▸ DESCRIPTION OF THE TASK: Would you write out the listing verbatim and skip every picture in it?

▸ INPUT DATA:
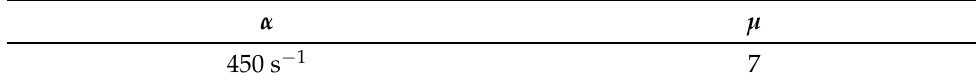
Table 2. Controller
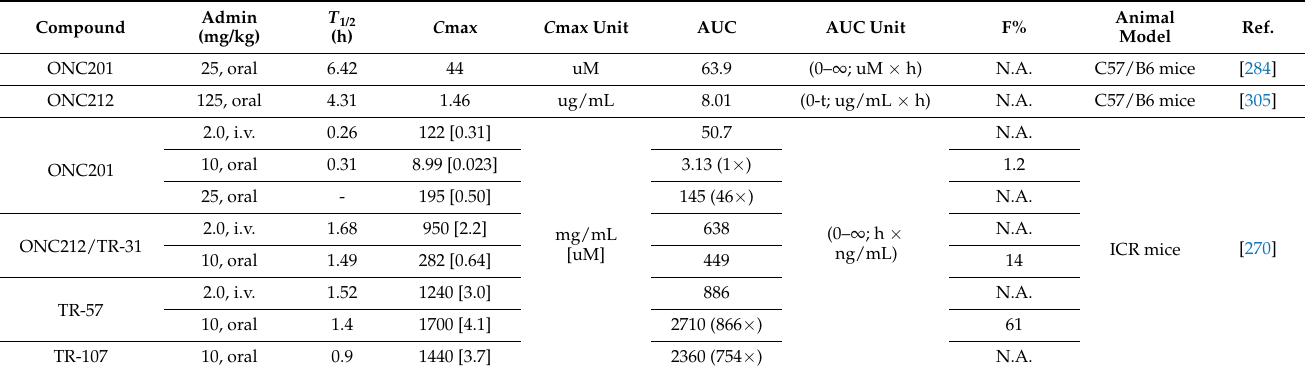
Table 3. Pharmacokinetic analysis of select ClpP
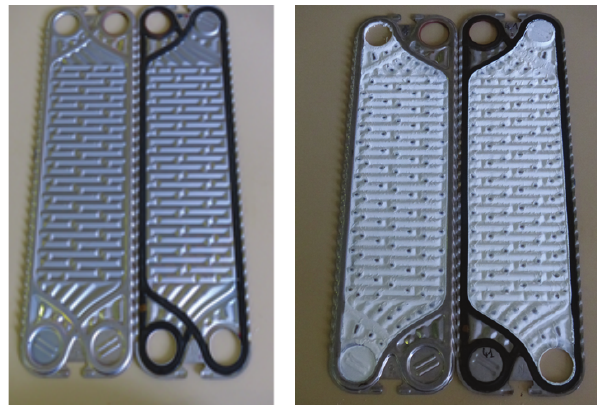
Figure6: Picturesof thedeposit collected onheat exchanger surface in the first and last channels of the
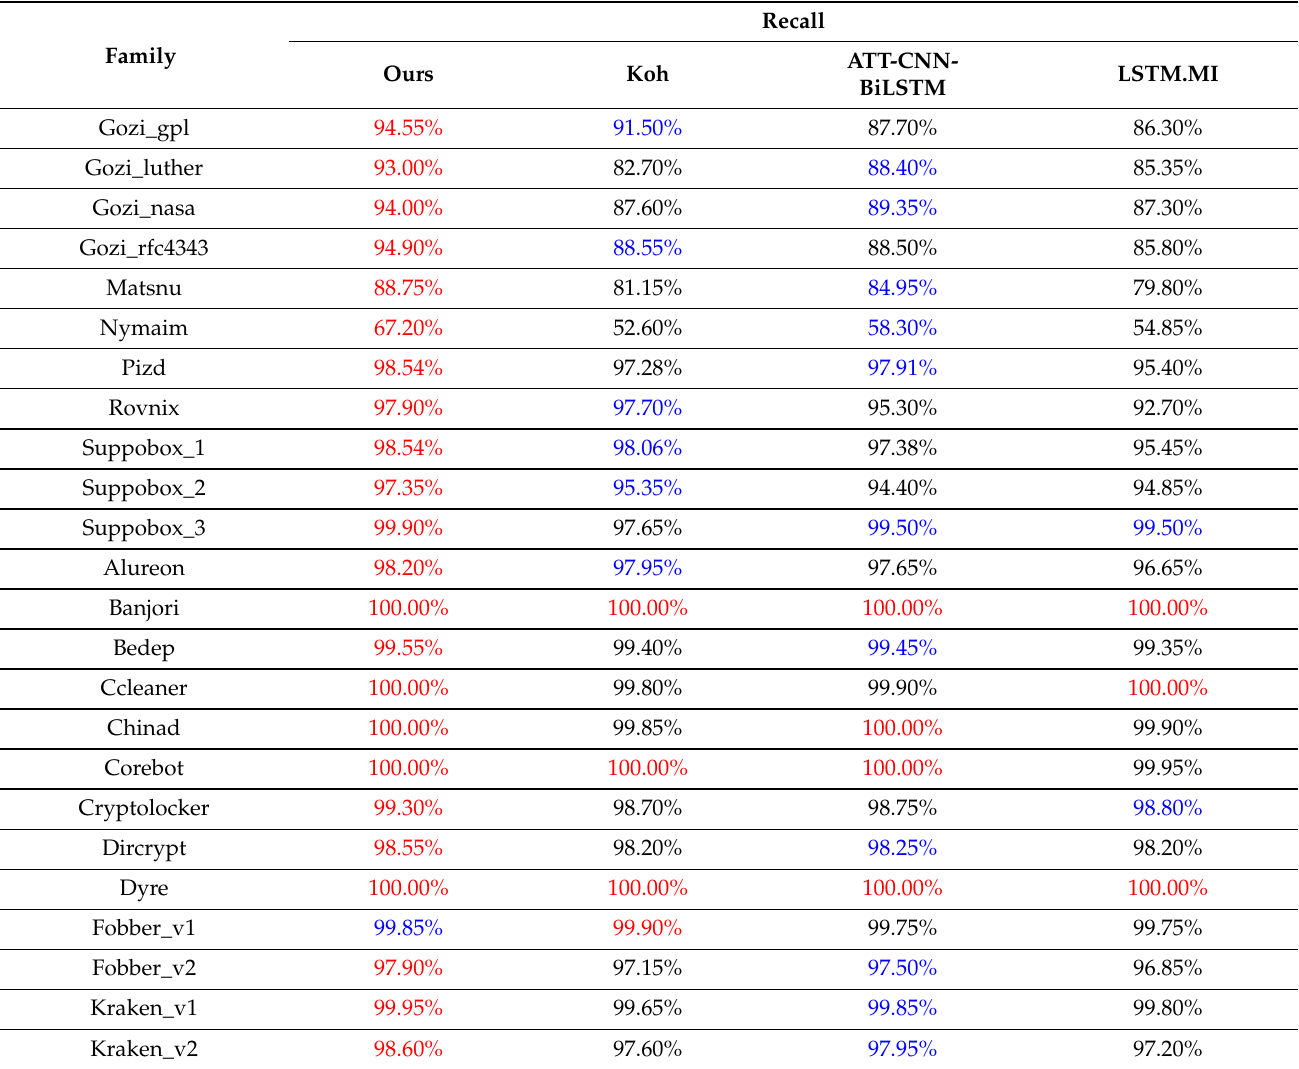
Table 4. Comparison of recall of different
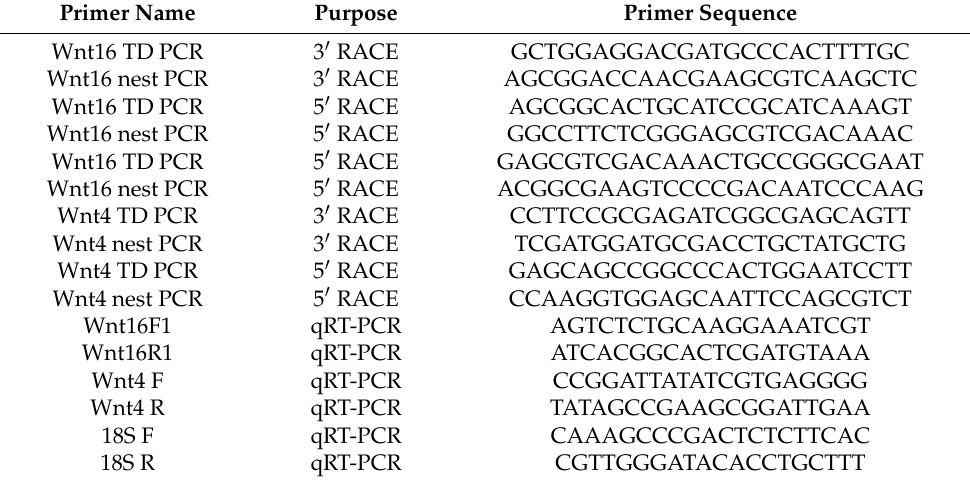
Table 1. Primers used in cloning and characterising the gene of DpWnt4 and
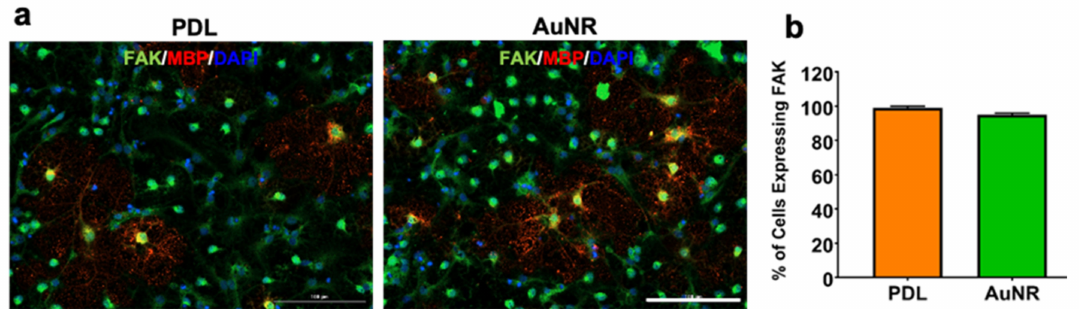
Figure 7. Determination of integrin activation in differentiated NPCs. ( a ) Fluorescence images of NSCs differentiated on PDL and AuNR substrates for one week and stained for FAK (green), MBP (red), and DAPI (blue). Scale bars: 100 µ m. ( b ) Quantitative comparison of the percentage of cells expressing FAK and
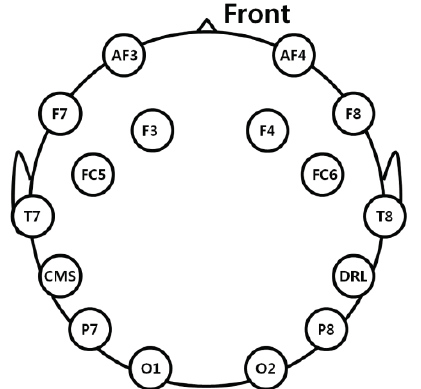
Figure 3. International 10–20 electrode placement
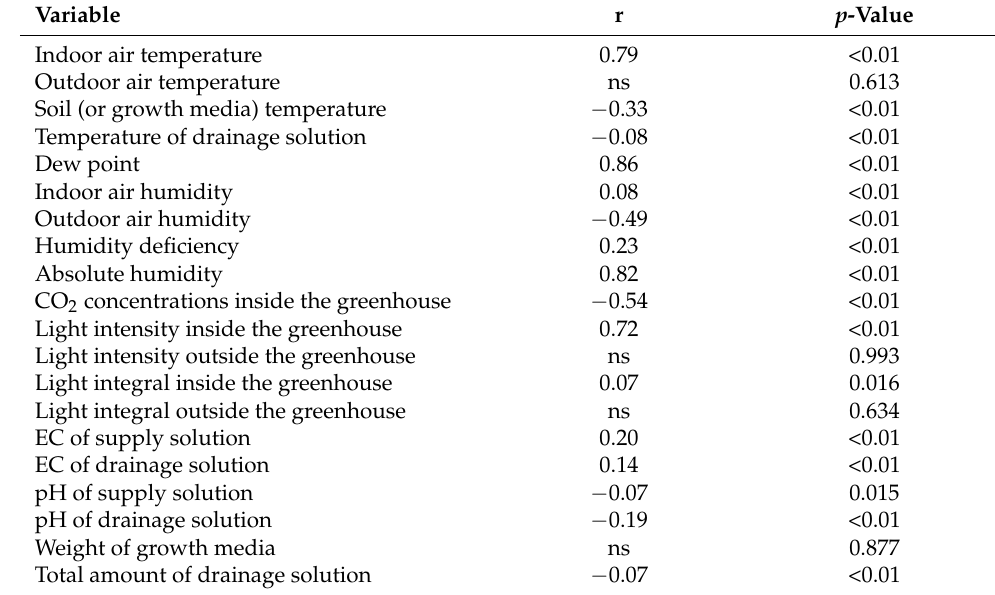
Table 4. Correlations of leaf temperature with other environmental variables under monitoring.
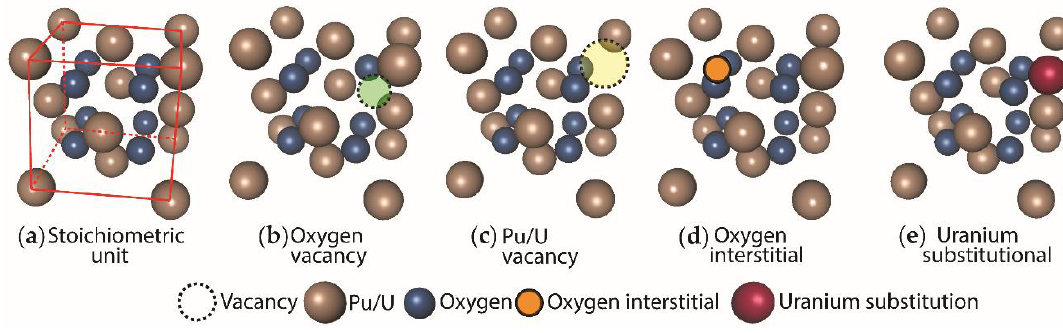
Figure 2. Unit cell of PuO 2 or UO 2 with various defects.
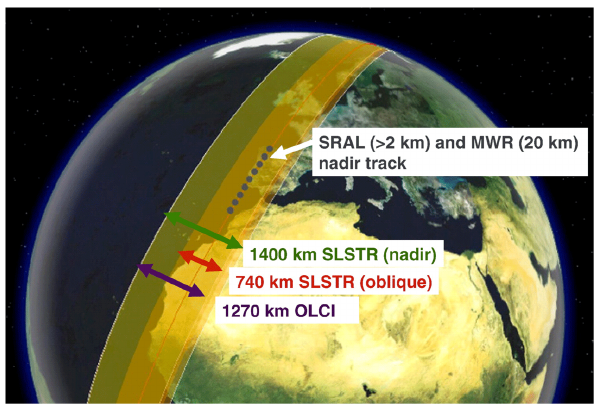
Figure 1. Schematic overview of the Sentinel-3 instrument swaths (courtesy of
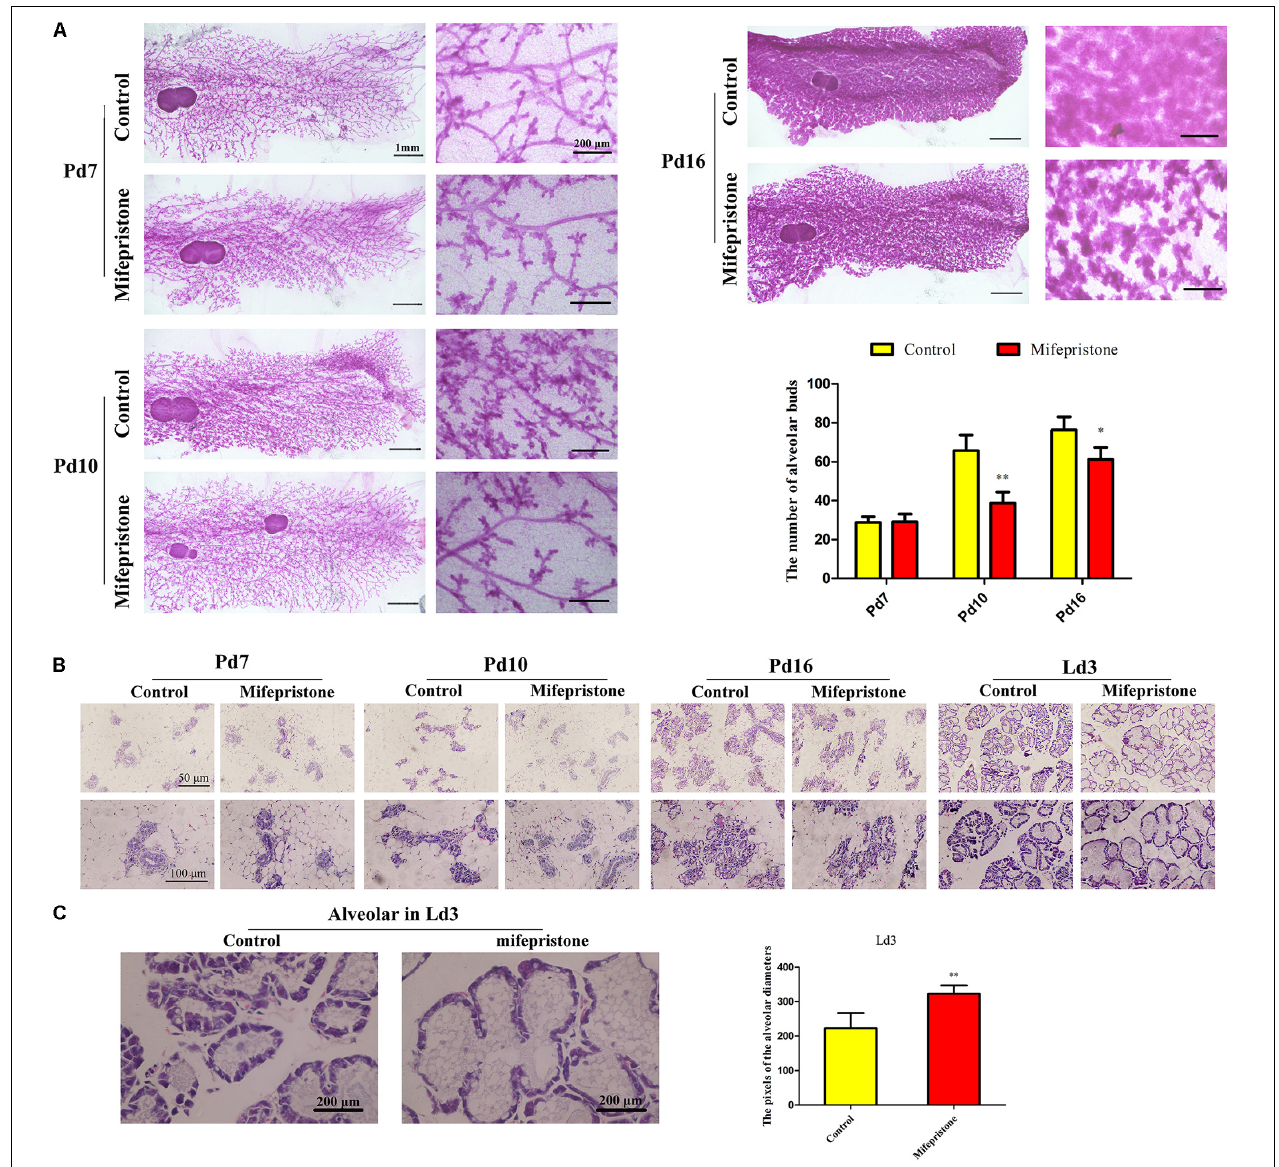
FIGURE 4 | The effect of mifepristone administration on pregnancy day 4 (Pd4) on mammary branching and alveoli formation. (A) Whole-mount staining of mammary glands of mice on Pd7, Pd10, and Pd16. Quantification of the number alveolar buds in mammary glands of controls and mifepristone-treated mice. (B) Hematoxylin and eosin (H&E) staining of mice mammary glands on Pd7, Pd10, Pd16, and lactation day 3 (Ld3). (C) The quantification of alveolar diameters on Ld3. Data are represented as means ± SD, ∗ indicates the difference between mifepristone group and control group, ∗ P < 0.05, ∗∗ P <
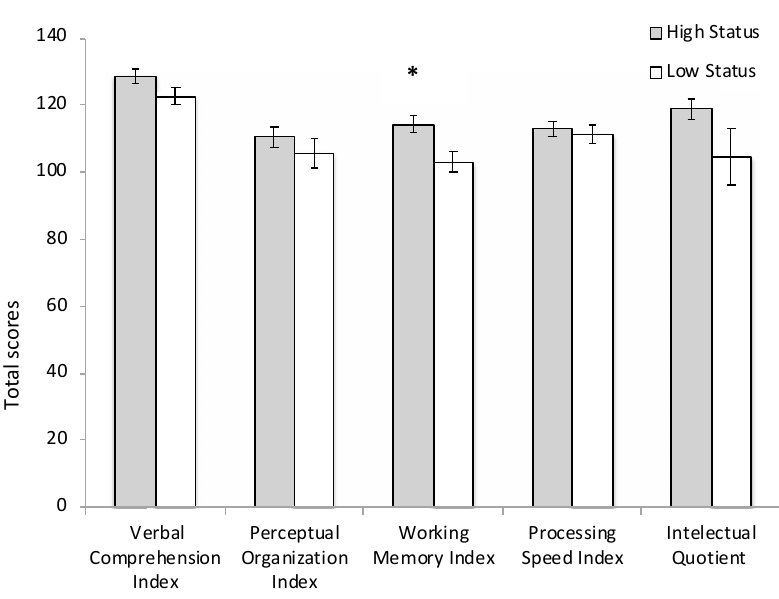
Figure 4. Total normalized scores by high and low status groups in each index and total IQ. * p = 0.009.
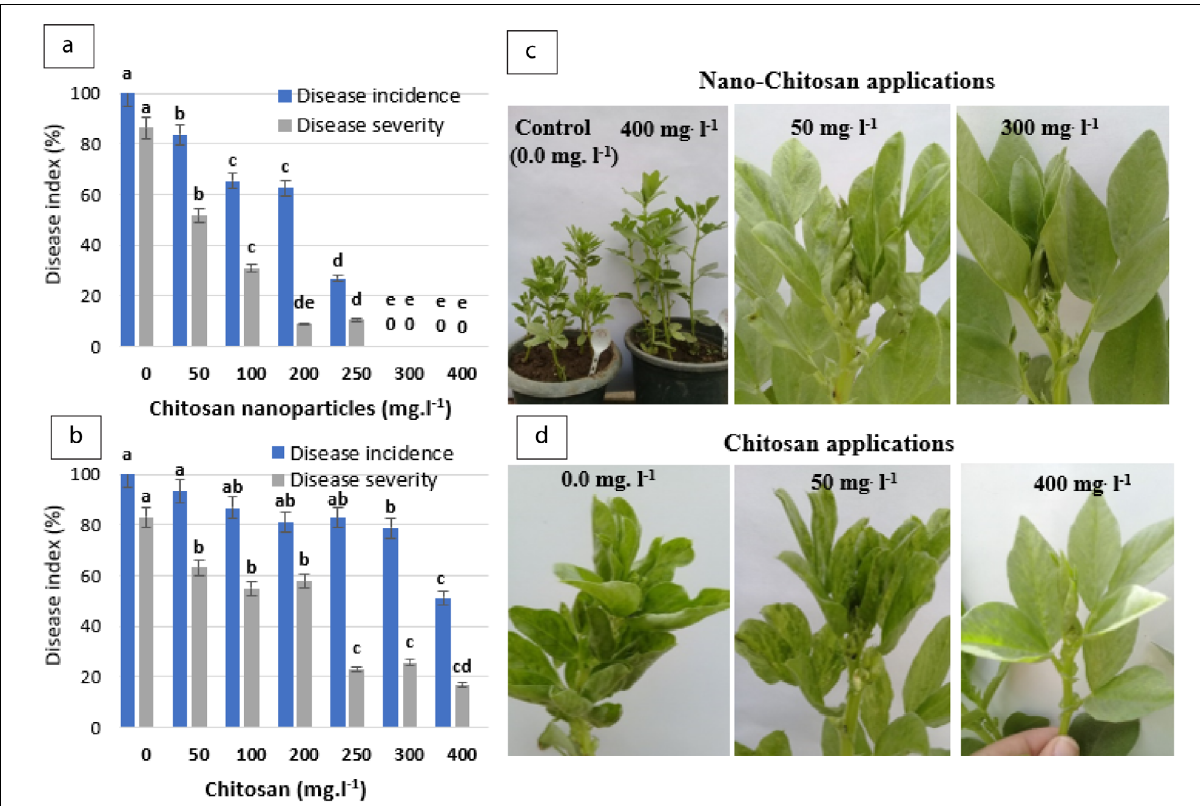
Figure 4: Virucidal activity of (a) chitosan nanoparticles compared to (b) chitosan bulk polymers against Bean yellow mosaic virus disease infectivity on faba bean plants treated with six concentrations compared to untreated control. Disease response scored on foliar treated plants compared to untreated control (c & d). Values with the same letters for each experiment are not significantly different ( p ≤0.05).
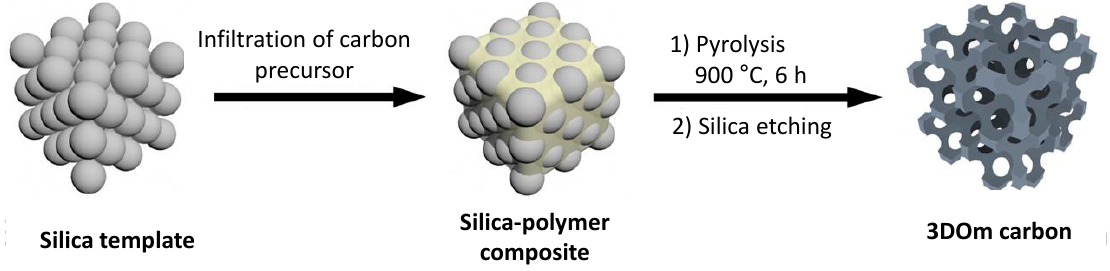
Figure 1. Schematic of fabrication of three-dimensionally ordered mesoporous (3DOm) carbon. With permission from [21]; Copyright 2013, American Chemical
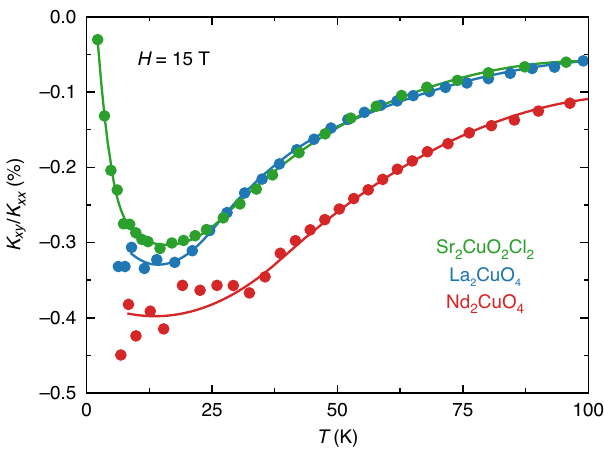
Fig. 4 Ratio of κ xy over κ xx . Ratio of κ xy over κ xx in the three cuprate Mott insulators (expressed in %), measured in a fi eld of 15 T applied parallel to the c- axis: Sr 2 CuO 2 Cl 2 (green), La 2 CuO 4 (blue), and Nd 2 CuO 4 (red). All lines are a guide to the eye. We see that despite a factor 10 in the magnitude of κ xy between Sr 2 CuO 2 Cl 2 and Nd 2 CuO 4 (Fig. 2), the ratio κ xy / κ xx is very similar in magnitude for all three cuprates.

▸ WRITTEN SOLUTION:
Table 2. Controller
Table 3. Pharmacokinetic analysis of select ClpP
Figure6: Picturesof thedeposit collected onheat exchanger surface in the first and last channels of the
Table 4. Comparison of recall of different
Table 1. Primers used in cloning and characterising the gene of DpWnt4 and
Figure 7. Determination of integrin activation in differentiated NPCs. ( a ) Fluorescence images of NSCs differentiated on PDL and AuNR substrates for one week and stained for FAK (green), MBP (red), and DAPI (blue). Scale bars: 100 µ m. ( b ) Quantitative comparison of the percentage of cells expressing FAK and
Figure 3. International 10–20 electrode placement
Table 4. Correlations of leaf temperature with other environmental variables under monitoring.
Figure 2. Unit cell of PuO 2 or UO 2 with various defects.
Figure 1. Schematic overview of the Sentinel-3 instrument swaths (courtesy of
FIGURE 4 | The effect of mifepristone administration on pregnancy day 4 (Pd4) on mammary branching and alveoli formation. (A) Whole-mount staining of mammary glands of mice on Pd7, Pd10, and Pd16. Quantification of the number alveolar buds in mammary glands of controls and mifepristone-treated mice. (B) Hematoxylin and eosin (H&E) staining of mice mammary glands on Pd7, Pd10, Pd16, and lactation day 3 (Ld3). (C) The quantification of alveolar diameters on Ld3. Data are represented as means ± SD, ∗ indicates the difference between mifepristone group and control group, ∗ P < 0.05, ∗∗ P <
Figure 4. Total normalized scores by high and low status groups in each index and total IQ. * p = 0.009.
Figure 4: Virucidal activity of (a) chitosan nanoparticles compared to (b) chitosan bulk polymers against Bean yellow mosaic virus disease infectivity on faba bean plants treated with six concentrations compared to untreated control. Disease response scored on foliar treated plants compared to untreated control (c & d). Values with the same letters for each experiment are not significantly different ( p ≤0.05).
Figure 1. Schematic of fabrication of three-dimensionally ordered mesoporous (3DOm) carbon. With permission from [21]; Copyright 2013, American Chemical
Fig. 4 Ratio of κ xy over κ xx . Ratio of κ xy over κ xx in the three cuprate Mott insulators (expressed in %), measured in a fi eld of 15 T applied parallel to the c- axis: Sr 2 CuO 2 Cl 2 (green), La 2 CuO 4 (blue), and Nd 2 CuO 4 (red). All lines are a guide to the eye. We see that despite a factor 10 in the magnitude of κ xy between Sr 2 CuO 2 Cl 2 and Nd 2 CuO 4 (Fig. 2), the ratio κ xy / κ xx is very similar in magnitude for all three cuprates.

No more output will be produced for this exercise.